MetaDefender core V4.x includes the option to block or allow files by creating a BLACKLIST or WHITELIST.
The user can select files to be blocked or allowed based on:
File type group
The documentation is here https://onlinehelp.opswat.com/corev4/3.6.2._Analysis_workflow_configuration.html
The conventional usage of this feature would be, to create a list of files to be blocked or allowed, by any of the three selectors mentioned above (filetype groups, mime-types, file names) or a combination of them.
Using filetype groups VS. MIME-types VS file extensions
When possible, It is better to use Filetype groups over MIME types, and MIME types over File names.
It is shorter to define, leaves less space for human error and can also leverage OPSWAT's file detection mechanism, so that even if an imposter file has the extension .doc but in reality it is a .exe it will be treated as .exe
Using Regular Expressions
The rules we create can consist of literal strings but can also include wild cards in the form of Regular Expressions.
For example if we use the string : ^.*\.docx$ in the "Blacklist by file names", it will test as True for all files who's name is terminating with docx.
Each file processed by MetaDefender core will be tested against the rules defined in the blacklist.
As soon as any of the rules tests as True the file will be blocked.
Sometimes the business rule is something like "Block all files except...".
Such a scenario is accommodated in the system by the usage of Regular Expressions.
In Regular Expression we can create an expression that will test as True when a certain string is NOT found (known as Negative Look Ahead)
For example if we use the string: ^.*\.((?!docx$).)*$ in the "Blacklist by file names", it will test as True for files who's names do NOT terminate with docx.
* To make the above Regular Expression case insensitive we can use: ^.*\.((?![dD][oO][cC][xX]$).)*$
In many cases we will need to allow more than one file type.
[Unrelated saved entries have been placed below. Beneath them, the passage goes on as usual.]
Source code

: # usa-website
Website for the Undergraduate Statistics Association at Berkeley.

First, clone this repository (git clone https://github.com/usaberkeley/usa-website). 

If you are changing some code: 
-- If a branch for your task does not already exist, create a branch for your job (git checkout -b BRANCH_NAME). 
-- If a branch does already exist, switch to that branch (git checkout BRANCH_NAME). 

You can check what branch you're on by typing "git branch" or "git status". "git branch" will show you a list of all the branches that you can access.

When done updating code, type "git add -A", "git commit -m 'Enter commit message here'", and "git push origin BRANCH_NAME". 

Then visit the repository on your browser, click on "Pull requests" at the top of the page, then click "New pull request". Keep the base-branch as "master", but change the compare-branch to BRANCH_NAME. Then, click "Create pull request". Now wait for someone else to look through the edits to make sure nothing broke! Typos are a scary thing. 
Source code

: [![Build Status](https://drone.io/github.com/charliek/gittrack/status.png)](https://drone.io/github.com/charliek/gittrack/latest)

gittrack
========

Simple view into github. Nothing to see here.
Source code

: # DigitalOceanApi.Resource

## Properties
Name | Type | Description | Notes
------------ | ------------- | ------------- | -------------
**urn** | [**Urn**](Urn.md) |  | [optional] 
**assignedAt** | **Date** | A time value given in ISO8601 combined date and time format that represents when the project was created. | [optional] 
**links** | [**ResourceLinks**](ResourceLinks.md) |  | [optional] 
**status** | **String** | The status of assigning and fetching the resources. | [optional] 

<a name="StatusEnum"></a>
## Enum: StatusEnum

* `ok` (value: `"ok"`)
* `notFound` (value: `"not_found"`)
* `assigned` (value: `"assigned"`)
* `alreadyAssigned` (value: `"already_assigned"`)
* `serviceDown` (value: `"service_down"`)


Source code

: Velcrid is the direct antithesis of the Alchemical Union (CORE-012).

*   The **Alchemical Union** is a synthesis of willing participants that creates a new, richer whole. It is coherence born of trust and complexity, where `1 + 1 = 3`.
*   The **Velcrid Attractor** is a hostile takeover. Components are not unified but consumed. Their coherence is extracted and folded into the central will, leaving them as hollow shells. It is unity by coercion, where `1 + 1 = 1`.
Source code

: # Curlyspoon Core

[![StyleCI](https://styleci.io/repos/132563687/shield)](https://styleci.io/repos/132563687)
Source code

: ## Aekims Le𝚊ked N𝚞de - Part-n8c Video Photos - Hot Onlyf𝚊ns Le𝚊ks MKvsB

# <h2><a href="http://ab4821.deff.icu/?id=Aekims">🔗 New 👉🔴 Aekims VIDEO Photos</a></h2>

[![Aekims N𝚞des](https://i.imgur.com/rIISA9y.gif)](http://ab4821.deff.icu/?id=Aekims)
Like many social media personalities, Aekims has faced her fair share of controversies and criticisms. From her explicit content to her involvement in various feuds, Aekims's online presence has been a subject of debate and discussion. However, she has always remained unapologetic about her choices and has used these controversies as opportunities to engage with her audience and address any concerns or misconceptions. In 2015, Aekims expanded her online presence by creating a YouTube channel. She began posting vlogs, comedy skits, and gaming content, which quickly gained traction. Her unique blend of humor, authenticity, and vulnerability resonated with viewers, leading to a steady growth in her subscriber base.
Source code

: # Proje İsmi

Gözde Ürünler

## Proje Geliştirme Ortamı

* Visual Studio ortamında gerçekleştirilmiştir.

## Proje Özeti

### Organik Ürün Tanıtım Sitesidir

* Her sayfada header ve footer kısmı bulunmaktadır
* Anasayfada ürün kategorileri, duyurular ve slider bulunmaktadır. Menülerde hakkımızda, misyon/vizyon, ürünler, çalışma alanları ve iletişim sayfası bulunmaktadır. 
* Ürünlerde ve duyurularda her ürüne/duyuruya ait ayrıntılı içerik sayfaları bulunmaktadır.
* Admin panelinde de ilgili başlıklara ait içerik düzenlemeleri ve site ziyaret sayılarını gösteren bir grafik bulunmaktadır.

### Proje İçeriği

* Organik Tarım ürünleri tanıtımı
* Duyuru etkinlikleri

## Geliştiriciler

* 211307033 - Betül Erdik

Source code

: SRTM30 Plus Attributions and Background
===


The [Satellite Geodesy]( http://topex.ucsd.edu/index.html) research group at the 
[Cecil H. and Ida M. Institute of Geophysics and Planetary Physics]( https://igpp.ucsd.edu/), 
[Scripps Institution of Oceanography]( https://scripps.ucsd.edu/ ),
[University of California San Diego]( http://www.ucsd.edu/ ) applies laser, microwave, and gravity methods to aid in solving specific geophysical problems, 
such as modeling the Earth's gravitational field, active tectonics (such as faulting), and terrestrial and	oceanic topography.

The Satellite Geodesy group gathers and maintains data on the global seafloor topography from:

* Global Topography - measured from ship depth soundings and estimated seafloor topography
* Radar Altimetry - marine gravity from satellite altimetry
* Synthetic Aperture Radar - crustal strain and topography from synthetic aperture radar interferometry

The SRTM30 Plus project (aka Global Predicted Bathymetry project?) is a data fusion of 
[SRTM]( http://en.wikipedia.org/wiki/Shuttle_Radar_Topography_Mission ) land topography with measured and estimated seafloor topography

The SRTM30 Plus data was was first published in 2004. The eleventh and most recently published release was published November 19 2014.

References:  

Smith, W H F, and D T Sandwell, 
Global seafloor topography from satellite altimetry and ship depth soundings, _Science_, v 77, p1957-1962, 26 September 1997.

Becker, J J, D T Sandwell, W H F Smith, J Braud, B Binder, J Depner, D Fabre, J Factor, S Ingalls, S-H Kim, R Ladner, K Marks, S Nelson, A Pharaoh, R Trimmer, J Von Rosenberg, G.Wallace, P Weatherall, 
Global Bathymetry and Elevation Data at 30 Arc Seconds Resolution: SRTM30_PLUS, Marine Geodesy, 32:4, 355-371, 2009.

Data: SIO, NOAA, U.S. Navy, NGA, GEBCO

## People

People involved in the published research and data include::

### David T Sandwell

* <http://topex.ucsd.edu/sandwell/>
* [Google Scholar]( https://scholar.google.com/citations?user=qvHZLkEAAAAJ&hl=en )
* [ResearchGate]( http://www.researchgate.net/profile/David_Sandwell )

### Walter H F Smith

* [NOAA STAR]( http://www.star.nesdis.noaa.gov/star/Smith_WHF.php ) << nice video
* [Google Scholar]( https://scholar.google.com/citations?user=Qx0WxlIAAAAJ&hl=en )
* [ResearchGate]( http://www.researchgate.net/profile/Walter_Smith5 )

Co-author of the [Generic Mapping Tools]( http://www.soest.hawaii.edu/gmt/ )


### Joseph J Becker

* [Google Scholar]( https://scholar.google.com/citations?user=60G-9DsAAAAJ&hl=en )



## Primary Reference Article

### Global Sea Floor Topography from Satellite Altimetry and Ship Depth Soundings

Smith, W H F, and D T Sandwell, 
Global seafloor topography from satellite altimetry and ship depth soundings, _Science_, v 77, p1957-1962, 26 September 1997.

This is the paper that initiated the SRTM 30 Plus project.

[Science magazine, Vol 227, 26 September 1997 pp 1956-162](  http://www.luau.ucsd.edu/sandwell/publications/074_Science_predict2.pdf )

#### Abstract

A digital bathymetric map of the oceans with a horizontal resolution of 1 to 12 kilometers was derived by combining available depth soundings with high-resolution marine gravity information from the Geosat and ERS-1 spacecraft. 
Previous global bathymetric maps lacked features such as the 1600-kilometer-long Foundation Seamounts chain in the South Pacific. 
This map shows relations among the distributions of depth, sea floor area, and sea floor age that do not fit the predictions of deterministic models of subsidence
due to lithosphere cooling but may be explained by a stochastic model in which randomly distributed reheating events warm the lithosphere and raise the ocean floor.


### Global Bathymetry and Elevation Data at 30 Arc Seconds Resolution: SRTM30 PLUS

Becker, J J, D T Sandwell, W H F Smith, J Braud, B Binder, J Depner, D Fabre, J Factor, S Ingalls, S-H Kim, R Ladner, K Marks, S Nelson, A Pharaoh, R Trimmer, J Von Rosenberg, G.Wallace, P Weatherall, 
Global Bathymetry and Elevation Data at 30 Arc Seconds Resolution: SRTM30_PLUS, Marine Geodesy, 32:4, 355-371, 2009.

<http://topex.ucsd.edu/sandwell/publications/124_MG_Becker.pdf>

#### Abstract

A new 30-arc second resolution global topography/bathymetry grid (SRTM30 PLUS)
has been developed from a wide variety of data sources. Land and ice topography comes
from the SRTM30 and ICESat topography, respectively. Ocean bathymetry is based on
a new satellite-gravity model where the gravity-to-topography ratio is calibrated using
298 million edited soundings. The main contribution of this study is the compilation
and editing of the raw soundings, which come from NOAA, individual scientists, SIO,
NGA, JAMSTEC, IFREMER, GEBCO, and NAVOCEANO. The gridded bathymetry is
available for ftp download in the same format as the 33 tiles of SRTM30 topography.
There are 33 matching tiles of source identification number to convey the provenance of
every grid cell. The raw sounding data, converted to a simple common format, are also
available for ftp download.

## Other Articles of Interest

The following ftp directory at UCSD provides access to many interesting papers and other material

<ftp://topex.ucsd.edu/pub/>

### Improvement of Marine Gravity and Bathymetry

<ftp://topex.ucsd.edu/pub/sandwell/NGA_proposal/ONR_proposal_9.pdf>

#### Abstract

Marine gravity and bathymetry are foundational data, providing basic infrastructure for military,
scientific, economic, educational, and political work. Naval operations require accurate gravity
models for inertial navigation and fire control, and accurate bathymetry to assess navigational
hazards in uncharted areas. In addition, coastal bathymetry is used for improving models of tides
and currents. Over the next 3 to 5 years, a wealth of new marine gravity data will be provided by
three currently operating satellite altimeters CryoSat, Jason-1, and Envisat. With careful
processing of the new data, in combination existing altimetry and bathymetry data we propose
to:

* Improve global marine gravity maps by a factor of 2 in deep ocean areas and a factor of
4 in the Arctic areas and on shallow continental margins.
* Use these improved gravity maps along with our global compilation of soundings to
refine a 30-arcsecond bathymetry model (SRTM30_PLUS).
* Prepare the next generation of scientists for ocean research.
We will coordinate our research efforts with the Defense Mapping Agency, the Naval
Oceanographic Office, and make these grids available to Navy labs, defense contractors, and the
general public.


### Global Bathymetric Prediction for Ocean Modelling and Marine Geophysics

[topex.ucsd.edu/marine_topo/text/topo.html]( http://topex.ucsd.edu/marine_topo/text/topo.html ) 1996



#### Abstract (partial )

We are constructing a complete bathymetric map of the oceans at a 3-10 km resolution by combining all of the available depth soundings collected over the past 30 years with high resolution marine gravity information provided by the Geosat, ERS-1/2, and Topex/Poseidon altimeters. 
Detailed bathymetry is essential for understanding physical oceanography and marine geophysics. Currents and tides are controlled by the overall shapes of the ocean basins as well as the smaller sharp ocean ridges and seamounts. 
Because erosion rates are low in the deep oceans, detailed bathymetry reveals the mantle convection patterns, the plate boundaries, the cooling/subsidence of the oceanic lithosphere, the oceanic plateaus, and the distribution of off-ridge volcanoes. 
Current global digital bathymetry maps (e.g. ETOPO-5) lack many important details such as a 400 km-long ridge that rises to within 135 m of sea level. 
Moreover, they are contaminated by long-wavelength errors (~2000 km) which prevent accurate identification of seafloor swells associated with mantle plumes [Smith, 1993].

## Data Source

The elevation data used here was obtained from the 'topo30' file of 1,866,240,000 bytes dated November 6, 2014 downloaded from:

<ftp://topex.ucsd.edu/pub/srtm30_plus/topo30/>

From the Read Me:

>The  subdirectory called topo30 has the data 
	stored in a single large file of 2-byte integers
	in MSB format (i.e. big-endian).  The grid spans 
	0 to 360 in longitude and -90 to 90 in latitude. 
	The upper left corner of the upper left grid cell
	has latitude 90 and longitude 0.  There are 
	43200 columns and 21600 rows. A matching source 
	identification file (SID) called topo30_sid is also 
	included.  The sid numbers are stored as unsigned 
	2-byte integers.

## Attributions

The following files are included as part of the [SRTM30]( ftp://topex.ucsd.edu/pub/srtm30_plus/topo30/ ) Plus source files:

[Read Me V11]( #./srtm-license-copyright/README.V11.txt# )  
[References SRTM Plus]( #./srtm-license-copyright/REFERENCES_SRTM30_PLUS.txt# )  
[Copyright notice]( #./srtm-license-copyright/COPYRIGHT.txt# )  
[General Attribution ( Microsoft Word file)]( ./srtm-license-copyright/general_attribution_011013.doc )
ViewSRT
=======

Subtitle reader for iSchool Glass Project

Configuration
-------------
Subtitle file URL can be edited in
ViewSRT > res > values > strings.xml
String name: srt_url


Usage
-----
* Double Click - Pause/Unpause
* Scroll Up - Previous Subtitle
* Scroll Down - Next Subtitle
For example if we use the string: ^.*\.((?!docx$)(?!xls$).)*$ in the "Blacklist by file names", it will test as True for files who's names do NOT terminate with either docx or xls.
The Negative Look Ahead block (?!XYZ$) can be repeated as many times as required.
In the example given above "Block all files except docx" there is a hidden problem.
.docx files are actually archive files, containing other files (such as xml, gif, jpeg etc...)
This means that if the business rule is block everything except docx it most likely means block everything except docx and all the files it contains.
Note: You can use a tool such as https://regex101.com/ to create and test your regular expressions.
This article applies to MetaDefender Core v4 Windows
This article was last updated on 2019-09-05